◆ **What is needed**: Print the first line of the material below and each line after it, exactly as written, ending with the line that contains "- Swift 3 or higher".

------------------------------------

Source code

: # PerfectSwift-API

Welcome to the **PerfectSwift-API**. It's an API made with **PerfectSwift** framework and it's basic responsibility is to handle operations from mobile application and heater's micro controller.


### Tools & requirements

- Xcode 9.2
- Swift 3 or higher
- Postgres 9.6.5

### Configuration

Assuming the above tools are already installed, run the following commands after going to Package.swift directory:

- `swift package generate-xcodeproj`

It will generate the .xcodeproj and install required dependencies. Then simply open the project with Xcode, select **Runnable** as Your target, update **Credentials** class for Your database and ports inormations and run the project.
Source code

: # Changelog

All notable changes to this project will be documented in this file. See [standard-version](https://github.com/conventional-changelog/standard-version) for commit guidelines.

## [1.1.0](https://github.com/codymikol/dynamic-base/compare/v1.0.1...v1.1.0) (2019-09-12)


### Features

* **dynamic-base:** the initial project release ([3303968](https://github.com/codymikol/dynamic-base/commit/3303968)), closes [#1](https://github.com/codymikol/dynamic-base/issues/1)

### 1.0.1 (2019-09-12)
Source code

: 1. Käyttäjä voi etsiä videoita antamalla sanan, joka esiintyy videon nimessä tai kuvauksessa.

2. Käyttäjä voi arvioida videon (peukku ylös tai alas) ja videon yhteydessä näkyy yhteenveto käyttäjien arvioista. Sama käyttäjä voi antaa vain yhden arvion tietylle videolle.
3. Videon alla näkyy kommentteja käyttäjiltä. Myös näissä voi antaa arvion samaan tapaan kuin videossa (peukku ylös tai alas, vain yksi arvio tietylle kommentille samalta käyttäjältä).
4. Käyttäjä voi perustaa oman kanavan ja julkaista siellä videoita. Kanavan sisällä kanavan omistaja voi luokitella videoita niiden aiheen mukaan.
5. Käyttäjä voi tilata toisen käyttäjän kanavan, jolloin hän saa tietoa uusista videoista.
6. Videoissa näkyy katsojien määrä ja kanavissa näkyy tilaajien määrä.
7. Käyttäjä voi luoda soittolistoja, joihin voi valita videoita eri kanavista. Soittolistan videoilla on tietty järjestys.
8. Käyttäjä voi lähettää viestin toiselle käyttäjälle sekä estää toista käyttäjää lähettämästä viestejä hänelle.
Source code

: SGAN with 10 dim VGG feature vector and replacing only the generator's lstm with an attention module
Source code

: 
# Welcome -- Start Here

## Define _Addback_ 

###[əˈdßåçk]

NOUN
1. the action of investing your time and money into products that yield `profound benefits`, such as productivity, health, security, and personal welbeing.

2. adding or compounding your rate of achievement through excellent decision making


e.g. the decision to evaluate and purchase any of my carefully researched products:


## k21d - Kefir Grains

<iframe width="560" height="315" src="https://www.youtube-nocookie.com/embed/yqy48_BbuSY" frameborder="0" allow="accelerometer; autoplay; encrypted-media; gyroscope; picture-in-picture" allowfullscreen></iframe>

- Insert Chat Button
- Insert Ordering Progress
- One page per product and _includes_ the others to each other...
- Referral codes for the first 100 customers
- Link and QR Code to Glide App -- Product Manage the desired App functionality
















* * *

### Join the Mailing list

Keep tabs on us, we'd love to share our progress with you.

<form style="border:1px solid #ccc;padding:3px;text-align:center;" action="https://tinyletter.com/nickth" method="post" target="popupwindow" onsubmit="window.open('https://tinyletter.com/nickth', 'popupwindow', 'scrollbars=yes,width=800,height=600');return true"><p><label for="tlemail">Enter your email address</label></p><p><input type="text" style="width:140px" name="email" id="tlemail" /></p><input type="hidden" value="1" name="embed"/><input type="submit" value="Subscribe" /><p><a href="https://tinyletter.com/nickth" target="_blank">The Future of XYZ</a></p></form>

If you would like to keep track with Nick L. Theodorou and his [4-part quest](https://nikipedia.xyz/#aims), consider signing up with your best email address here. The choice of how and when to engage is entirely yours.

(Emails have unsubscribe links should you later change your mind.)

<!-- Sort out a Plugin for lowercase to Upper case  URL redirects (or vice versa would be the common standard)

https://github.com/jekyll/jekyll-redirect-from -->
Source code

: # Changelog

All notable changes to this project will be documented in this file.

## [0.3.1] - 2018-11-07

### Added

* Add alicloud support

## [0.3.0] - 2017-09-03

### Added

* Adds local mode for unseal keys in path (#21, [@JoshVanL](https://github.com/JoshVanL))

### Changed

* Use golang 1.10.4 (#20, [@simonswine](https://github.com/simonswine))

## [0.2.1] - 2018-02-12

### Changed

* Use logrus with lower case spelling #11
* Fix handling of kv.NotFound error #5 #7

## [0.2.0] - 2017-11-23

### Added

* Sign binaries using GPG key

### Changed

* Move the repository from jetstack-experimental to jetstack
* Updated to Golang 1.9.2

------------------------------------

◆ **Answer section**:
Source code

: # PerfectSwift-API

Welcome to the **PerfectSwift-API**. It's an API made with **PerfectSwift** framework and it's basic responsibility is to handle operations from mobile application and heater's micro controller.


### Tools & requirements

- Xcode 9.2
- Swift 3 or higher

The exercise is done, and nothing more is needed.